> **What to do**: Rename "determined by" to "identified by" in the lines from the first one through the line containing "collector number: IAA 7811", inclusive, and give those lines again with everything else unchanged.

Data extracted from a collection
|---|
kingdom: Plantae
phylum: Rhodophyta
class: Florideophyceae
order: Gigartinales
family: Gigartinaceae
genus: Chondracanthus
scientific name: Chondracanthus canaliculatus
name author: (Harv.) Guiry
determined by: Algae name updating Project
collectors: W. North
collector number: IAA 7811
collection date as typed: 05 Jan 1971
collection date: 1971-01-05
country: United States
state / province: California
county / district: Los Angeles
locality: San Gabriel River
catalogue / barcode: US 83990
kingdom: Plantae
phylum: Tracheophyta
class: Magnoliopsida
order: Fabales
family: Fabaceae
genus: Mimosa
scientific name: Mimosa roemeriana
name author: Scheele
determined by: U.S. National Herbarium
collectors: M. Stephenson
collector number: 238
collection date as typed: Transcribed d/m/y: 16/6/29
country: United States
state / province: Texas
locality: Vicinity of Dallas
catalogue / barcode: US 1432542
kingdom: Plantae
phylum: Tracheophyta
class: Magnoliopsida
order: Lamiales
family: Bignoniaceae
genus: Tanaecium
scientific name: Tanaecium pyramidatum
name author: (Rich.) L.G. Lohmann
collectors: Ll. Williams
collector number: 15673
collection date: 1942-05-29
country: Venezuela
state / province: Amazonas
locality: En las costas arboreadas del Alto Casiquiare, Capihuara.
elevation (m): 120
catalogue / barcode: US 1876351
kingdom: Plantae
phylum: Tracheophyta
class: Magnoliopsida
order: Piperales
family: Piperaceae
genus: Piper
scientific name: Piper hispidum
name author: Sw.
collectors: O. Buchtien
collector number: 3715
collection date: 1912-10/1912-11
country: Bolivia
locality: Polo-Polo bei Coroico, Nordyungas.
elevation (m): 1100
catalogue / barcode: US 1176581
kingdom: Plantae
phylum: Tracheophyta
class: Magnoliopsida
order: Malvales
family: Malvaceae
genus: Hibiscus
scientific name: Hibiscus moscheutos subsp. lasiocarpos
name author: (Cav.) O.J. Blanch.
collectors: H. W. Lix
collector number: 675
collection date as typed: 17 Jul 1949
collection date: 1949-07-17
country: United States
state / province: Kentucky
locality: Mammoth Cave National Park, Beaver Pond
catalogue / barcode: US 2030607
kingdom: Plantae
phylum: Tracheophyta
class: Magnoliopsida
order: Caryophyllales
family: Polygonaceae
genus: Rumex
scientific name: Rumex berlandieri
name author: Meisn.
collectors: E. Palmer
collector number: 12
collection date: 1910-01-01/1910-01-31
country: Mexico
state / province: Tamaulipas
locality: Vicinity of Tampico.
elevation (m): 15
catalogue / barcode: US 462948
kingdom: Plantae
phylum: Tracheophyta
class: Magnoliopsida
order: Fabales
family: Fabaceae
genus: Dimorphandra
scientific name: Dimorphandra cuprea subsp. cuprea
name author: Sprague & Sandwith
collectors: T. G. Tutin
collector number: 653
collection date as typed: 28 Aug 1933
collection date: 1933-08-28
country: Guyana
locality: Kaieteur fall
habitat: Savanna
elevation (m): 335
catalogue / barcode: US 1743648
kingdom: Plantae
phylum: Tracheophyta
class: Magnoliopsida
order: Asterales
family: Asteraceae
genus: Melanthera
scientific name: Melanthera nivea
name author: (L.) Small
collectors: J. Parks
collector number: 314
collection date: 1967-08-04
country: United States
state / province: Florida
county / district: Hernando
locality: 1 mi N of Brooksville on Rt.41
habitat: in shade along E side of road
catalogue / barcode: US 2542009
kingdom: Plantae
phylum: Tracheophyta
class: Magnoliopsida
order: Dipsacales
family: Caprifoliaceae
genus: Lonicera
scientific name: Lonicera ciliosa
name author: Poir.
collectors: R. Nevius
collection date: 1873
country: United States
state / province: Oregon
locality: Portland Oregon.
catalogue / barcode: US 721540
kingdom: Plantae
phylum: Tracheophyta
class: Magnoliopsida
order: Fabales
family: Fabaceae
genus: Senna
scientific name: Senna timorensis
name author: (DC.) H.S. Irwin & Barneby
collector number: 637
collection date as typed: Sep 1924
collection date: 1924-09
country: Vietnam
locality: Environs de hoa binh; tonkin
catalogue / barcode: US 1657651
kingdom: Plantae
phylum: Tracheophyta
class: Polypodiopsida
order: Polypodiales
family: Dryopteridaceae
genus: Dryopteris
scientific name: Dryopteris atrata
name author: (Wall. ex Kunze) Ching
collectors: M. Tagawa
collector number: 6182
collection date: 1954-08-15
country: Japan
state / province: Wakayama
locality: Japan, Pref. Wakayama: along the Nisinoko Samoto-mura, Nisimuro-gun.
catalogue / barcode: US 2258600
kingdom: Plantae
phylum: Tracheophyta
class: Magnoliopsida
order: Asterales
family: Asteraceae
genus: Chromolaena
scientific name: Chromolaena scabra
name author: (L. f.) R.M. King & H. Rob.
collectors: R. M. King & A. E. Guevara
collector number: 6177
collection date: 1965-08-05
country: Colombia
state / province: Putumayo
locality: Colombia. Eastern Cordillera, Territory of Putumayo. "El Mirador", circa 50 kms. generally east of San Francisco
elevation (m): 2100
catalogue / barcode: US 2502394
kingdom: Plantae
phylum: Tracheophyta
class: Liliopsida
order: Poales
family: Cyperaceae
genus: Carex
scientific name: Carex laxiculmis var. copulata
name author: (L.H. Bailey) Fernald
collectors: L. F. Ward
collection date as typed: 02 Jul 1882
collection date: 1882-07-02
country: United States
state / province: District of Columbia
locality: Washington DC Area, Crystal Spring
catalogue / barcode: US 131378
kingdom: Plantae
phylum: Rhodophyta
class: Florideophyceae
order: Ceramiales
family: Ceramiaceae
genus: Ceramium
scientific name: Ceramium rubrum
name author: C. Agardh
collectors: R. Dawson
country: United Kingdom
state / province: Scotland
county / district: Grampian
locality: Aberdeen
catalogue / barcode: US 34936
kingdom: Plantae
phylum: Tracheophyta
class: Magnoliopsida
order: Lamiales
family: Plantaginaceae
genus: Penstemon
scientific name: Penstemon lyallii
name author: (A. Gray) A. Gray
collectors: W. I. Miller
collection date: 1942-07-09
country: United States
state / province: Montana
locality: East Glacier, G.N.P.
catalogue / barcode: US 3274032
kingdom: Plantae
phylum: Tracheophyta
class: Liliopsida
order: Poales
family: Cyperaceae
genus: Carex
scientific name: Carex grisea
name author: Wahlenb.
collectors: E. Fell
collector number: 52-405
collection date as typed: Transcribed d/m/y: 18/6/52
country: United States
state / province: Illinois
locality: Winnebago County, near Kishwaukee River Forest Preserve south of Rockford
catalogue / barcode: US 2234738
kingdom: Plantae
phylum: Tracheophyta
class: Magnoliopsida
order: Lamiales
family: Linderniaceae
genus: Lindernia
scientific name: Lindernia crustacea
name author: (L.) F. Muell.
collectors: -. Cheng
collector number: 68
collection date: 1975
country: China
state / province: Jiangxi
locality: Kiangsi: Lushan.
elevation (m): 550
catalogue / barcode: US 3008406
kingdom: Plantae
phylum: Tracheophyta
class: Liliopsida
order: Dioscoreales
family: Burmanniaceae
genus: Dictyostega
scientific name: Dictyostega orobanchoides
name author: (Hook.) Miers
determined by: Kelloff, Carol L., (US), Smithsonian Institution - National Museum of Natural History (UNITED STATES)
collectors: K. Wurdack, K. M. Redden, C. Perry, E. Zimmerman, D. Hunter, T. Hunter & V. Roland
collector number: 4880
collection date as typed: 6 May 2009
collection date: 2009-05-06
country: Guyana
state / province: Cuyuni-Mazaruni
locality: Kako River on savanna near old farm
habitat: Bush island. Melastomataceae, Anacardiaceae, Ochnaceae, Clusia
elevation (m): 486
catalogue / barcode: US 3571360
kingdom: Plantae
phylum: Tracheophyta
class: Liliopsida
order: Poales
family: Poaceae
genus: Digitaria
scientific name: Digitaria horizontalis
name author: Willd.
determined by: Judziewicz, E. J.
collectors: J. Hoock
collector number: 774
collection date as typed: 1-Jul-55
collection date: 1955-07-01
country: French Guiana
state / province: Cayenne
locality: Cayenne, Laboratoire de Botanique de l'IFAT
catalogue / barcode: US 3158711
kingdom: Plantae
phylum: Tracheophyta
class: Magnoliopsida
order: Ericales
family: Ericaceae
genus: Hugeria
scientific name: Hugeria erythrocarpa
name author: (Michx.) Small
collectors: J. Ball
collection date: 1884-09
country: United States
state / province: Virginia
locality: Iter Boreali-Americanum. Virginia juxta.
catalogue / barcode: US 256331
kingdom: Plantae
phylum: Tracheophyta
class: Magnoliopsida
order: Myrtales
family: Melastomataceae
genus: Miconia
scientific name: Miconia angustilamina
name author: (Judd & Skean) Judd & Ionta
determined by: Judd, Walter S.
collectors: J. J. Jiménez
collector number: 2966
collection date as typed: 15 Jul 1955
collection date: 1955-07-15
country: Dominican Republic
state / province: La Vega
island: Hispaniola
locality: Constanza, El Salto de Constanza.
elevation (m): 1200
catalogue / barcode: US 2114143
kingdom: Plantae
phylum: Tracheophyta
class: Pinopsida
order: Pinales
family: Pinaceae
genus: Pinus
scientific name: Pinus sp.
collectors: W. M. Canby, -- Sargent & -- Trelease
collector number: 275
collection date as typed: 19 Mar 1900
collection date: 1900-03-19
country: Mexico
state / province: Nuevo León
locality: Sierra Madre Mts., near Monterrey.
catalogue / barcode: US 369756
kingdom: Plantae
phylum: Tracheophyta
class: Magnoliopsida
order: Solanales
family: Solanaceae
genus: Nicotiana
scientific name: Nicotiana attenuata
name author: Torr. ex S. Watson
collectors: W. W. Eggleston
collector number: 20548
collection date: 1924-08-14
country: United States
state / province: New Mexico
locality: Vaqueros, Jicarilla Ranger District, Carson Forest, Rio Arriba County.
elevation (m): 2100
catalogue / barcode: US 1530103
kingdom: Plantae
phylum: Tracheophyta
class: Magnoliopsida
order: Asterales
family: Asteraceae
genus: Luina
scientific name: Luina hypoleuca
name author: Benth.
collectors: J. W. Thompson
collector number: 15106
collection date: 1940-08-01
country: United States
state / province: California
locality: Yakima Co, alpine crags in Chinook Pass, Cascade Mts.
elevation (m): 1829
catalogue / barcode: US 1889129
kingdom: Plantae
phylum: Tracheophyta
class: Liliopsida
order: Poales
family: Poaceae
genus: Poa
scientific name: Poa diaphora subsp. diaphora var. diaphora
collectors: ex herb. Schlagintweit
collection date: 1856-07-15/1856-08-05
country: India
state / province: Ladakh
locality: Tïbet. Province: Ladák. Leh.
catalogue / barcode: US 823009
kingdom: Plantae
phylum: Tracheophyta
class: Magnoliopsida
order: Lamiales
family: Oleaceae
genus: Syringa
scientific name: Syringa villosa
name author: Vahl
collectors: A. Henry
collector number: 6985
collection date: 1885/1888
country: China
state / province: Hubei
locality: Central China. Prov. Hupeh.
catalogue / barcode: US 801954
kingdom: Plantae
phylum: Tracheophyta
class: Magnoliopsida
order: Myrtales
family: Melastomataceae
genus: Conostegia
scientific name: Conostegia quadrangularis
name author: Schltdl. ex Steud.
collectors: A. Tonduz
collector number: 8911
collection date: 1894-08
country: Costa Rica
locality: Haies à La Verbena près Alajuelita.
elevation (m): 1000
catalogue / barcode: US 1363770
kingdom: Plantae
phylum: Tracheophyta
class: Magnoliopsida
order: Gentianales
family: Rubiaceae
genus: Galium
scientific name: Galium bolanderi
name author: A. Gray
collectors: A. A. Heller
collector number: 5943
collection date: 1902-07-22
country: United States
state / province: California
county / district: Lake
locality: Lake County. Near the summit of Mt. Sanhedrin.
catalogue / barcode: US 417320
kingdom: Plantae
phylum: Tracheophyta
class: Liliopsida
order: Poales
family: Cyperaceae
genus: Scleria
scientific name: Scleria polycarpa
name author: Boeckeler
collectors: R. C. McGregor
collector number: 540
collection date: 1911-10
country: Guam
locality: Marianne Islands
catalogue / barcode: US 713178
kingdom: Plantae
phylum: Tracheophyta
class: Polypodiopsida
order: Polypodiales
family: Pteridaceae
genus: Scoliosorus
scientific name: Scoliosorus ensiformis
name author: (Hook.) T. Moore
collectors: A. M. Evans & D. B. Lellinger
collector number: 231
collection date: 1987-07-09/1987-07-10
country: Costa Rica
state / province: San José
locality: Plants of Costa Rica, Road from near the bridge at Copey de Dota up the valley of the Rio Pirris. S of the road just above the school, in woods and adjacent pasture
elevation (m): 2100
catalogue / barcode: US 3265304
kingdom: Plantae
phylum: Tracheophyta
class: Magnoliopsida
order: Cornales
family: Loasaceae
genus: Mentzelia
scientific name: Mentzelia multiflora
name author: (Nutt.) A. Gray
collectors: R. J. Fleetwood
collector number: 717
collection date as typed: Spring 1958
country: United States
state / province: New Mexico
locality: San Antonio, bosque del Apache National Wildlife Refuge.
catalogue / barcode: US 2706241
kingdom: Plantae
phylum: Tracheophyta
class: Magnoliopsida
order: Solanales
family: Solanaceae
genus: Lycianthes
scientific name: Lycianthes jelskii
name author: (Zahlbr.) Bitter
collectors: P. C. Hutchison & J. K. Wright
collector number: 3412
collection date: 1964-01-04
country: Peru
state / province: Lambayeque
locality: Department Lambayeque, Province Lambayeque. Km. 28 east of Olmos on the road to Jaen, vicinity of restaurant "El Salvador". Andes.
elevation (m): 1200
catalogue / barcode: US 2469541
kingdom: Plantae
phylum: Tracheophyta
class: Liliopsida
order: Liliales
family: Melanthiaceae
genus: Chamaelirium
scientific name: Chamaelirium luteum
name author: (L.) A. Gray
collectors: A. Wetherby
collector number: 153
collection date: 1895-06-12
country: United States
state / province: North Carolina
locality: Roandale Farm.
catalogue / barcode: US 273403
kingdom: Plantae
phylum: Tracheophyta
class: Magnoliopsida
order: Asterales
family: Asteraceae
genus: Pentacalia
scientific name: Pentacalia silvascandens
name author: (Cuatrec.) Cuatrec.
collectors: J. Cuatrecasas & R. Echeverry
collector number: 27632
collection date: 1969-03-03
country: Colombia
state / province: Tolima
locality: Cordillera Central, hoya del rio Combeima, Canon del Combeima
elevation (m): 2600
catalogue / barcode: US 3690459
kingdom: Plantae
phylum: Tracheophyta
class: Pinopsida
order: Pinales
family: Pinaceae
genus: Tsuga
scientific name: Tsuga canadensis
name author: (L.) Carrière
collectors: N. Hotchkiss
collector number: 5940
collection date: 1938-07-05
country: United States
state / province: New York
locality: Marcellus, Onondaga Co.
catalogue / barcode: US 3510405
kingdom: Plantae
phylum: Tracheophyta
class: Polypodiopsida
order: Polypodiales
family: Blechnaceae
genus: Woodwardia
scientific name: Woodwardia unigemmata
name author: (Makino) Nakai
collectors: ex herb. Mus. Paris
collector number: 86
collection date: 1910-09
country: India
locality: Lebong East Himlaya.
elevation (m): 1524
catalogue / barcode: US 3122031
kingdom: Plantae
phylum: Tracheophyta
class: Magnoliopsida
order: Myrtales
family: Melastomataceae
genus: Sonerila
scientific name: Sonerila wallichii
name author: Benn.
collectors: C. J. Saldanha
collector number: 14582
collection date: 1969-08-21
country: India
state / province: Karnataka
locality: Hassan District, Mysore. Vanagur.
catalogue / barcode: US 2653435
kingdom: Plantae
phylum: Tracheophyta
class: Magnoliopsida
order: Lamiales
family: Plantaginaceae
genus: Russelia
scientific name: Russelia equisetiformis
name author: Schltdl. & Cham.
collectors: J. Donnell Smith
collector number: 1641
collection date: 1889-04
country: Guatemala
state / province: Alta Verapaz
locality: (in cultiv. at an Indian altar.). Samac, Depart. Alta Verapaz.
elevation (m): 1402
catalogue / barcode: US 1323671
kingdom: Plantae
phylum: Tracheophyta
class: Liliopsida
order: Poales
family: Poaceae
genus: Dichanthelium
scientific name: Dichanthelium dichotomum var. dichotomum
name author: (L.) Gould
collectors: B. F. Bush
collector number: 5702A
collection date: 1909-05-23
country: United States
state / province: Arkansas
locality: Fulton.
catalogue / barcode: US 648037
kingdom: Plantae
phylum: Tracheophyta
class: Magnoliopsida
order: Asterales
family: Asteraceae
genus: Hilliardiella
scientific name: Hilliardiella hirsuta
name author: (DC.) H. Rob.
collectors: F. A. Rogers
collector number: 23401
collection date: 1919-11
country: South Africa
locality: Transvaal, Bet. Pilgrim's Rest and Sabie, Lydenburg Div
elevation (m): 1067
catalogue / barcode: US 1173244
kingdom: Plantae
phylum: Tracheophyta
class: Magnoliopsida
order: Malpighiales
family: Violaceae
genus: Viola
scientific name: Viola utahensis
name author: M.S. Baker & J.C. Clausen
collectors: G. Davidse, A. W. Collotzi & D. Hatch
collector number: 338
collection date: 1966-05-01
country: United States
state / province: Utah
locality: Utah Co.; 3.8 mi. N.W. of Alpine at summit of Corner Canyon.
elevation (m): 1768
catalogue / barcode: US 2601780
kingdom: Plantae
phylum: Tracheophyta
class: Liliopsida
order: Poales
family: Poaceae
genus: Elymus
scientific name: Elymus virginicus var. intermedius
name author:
|---|
> **Answer to the exercise**:
kingdom: Plantae
phylum: Rhodophyta
class: Florideophyceae
order: Gigartinales
family: Gigartinaceae
genus: Chondracanthus
scientific name: Chondracanthus canaliculatus
name author: (Harv.) Guiry
identified by: Algae name updating Project
collectors: W. North
collector number: IAA 7811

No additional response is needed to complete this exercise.